## Consigne
Veuillez recopier à l'identique le passage du texte source qui commence aux mots « Des achats intensifiés » et s'arrête après « russe de munitions. ».

## Texte source
___

Le dossier met en évidence le rôle attribué à la couverture diplomatique russe dans l’organisation des achats. L’accréditation auprès d’une représentation commerciale aurait fourni aux agents un cadre officiel pour leurs déplacements et leurs échanges avec un fournisseur privé. Les munitions pouvaient ensuite être transférées vers les locaux de la représentation russe, ce qui compliquait leur détection par les autorités.

Le recours à une structure commerciale plutôt qu’à une mission diplomatique classique constitue l’un des éléments centraux du dossier. Les personnes concernées n’étaient pas identifiées publiquement comme des membres du renseignement militaire, mais comme du personnel technique. Cette couverture leur aurait permis d’entretenir des relations avec l’armurier et de procéder à des remises de marchandises sans apparaître comme les représentants directs d’un service de sécurité russe.

La représentation commerciale russe apparaît ainsi dans l’affaire comme un point d’appui logistique pour des achats effectués auprès d’un acteur privé. Les informations fournies ne précisent pas la destination finale des munitions ni l’identité des unités susceptibles de les utiliser. Elles établissent en revanche que les acheteurs étaient liés au renseignement militaire russe et que les livraisons se sont poursuivies sur une période d’environ dix ans.

Des achats intensifiés après février 2022

Les informations publiées relient l’augmentation des commandes à la période qui a suivi le lancement de l’offensive russe à grande échelle contre l’Ukraine. Le dossier présente les sanctions internationales et la réduction de l’accès russe aux importations occidentales comme des facteurs ayant favorisé le recours à des circuits discrets d’approvisionnement. Cette appréciation figure dans le contexte communiqué à propos de l’affaire et ne constitue pas une évaluation indépendante de la production russe de munitions.

La nature des produits recherchés est également précisée. Il s’agissait de munitions de haute précision destinées au tir de sniper, et non de simples cartouches courantes. Leur acquisition par l’intermédiaire d’agents sous statut diplomatique montre que les acheteurs cherchaient à obtenir des fournitures militaires en dehors des canaux commerciaux ordinaires. Le dossier ne détaille pas les entreprises productrices ni les itinéraires suivis après la remise des munitions.

La Suisse, qui se définit comme un État neutre, a servi de lieu aux contacts et aux transactions décrits dans l’enquête. La neutralité du pays n’a pas empêché l’intervention de ses services de sécurité lorsqu’ils ont identifié le circuit. Les opérations ont été arrêtées avant que les autorités ne puissent engager une procédure pénale contre les agents russes concernés, ceux-ci ayant quitté le territoire.

Un dossier limité par le départ des agents

La procédure judiciaire a donc principalement concerné le vendeur suisse. Sa condamnation avec sursis constitue la seule sanction mentionnée dans les informations disponibles. Les agents russes, protégés par leur statut au moment des faits et partis avant leur mise en cause, n’ont pas été jugés en Suisse. Le dossier illustre ainsi la différence entre la responsabilité pénale d’un fournisseur local et la protection dont peuvent bénéficier des agents étrangers accrédités.

___

## Lignes extraites

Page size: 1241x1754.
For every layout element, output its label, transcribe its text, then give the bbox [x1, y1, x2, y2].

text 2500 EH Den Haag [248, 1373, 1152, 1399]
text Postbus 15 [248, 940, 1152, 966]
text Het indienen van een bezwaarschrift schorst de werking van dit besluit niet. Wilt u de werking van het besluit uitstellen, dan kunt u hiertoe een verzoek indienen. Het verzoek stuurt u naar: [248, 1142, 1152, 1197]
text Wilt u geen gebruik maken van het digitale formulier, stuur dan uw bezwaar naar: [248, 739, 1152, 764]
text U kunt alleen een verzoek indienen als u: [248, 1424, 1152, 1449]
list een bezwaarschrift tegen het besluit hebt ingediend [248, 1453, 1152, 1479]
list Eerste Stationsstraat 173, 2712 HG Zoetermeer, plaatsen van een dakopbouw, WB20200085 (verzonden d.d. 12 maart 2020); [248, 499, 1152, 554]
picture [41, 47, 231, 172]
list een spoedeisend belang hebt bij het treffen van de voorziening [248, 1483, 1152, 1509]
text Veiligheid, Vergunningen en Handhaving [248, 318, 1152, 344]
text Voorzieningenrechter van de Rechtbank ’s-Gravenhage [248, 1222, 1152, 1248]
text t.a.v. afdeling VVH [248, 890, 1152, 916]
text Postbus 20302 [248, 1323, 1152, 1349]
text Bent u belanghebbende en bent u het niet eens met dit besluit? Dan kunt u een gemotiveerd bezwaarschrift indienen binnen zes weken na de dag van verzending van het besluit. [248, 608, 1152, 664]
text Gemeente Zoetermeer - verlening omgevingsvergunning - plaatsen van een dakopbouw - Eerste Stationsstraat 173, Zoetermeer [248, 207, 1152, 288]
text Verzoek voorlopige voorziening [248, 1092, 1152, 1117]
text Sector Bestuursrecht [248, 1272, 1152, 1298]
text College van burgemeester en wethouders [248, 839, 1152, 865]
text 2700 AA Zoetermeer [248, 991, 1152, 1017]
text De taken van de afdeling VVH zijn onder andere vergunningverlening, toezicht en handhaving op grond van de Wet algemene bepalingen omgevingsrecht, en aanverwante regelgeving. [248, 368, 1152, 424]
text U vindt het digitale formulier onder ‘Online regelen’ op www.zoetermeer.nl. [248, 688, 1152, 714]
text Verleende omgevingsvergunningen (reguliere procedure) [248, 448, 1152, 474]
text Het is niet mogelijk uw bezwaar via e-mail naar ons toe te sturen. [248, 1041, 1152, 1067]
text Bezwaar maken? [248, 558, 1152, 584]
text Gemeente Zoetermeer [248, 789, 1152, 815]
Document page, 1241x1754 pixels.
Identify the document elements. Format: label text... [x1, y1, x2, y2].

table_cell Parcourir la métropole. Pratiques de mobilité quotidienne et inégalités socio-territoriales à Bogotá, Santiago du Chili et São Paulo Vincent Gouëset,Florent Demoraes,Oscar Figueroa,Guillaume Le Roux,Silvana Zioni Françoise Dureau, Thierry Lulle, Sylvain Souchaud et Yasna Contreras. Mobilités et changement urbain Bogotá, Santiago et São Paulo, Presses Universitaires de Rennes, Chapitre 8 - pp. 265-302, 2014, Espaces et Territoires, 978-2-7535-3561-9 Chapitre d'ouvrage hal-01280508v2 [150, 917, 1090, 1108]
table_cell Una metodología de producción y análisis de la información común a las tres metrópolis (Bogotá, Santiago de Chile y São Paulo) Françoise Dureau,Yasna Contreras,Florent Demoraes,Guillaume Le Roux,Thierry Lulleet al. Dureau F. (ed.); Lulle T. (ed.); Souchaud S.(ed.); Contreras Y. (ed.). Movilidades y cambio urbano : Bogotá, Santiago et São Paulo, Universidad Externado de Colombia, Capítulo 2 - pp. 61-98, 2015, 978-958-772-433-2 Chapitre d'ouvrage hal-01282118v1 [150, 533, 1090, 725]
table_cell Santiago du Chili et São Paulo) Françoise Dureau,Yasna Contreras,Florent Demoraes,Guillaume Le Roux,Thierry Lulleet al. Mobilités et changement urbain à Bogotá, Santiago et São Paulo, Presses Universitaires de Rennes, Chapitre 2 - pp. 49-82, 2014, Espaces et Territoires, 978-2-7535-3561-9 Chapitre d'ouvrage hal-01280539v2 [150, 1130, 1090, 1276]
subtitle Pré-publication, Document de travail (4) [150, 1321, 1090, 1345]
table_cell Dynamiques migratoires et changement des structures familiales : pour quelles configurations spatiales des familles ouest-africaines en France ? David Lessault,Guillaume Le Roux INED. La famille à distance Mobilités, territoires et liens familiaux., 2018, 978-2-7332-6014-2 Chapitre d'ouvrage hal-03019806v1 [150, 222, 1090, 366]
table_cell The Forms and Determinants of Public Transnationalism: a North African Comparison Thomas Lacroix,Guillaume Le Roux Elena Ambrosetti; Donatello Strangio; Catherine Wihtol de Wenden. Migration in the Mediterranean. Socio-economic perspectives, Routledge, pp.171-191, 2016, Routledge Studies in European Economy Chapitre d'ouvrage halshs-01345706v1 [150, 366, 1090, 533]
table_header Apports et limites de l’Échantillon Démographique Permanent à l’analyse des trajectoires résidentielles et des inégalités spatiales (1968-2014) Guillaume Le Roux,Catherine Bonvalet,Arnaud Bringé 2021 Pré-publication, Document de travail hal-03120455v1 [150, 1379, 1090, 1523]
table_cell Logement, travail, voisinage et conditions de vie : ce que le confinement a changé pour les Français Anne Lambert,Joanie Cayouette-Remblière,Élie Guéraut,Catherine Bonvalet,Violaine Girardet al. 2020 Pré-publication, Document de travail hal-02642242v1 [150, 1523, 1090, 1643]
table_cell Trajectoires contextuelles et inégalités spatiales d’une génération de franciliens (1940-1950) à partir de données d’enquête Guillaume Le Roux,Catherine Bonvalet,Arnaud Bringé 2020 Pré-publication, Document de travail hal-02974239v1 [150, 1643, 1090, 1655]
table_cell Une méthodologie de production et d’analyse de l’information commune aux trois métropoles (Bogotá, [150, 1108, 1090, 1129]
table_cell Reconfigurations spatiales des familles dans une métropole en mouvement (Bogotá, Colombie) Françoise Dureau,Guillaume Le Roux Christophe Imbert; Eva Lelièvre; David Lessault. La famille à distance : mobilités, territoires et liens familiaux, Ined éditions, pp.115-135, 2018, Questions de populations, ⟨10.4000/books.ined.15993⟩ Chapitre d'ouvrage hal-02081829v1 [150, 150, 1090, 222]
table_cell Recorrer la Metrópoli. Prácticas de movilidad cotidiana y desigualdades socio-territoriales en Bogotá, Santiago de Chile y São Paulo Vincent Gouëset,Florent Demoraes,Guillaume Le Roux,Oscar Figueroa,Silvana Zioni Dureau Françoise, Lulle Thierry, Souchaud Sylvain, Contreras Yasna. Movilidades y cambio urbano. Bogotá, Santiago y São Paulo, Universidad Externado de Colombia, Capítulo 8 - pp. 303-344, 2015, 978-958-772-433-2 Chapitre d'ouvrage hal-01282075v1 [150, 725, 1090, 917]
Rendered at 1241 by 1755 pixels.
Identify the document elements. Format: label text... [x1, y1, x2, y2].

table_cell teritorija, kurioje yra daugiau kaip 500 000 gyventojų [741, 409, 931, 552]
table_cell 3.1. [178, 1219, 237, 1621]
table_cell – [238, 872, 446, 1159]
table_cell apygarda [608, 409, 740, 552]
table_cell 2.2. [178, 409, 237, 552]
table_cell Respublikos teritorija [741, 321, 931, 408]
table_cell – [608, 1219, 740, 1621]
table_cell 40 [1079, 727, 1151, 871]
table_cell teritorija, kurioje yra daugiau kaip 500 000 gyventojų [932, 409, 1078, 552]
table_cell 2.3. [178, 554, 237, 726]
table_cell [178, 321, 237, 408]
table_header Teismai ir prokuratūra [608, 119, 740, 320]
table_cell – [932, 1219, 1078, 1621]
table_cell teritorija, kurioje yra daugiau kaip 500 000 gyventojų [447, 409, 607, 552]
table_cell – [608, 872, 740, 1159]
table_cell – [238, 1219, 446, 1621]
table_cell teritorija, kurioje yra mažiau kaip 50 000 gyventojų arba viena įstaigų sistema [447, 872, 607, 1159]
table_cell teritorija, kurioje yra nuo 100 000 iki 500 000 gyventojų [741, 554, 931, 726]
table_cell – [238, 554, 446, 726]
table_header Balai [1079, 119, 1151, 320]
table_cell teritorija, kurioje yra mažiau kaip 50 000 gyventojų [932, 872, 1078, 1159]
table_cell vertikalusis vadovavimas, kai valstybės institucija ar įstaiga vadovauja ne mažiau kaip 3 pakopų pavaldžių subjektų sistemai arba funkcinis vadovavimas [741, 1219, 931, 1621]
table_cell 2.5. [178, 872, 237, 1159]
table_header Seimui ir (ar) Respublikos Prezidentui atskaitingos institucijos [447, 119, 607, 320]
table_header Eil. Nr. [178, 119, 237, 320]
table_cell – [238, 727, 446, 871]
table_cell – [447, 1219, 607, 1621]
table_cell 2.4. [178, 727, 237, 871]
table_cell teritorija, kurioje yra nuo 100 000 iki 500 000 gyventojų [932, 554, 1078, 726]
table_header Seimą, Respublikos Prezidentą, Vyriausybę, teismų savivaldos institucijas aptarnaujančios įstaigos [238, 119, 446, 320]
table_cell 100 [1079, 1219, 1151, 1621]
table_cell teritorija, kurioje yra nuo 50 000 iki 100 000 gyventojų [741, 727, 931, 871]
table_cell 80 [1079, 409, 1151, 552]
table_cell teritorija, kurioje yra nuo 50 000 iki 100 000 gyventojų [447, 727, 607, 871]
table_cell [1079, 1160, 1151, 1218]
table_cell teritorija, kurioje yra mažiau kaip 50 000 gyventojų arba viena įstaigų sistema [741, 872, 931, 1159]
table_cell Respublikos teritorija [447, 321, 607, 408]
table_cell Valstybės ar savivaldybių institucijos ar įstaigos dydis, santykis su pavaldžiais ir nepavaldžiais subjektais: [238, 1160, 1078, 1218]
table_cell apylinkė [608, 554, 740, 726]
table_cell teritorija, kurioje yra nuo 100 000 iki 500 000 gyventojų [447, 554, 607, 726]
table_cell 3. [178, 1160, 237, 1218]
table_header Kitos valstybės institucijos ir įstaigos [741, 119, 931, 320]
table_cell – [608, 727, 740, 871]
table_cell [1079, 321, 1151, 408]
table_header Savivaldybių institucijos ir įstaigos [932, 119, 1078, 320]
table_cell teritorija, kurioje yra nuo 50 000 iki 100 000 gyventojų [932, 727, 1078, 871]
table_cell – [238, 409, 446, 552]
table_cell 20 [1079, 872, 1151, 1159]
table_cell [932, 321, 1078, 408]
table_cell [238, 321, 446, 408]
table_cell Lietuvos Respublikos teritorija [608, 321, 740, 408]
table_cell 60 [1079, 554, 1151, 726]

___

## Corrigé ci-dessous
Des achats intensifiés après février 2022

Les informations publiées relient l’augmentation des commandes à la période qui a suivi le lancement de l’offensive russe à grande échelle contre l’Ukraine. Le dossier présente les sanctions internationales et la réduction de l’accès russe aux importations occidentales comme des facteurs ayant favorisé le recours à des circuits discrets d’approvisionnement. Cette appréciation figure dans le contexte communiqué à propos de l’affaire et ne constitue pas une évaluation indépendante de la production russe de munitions.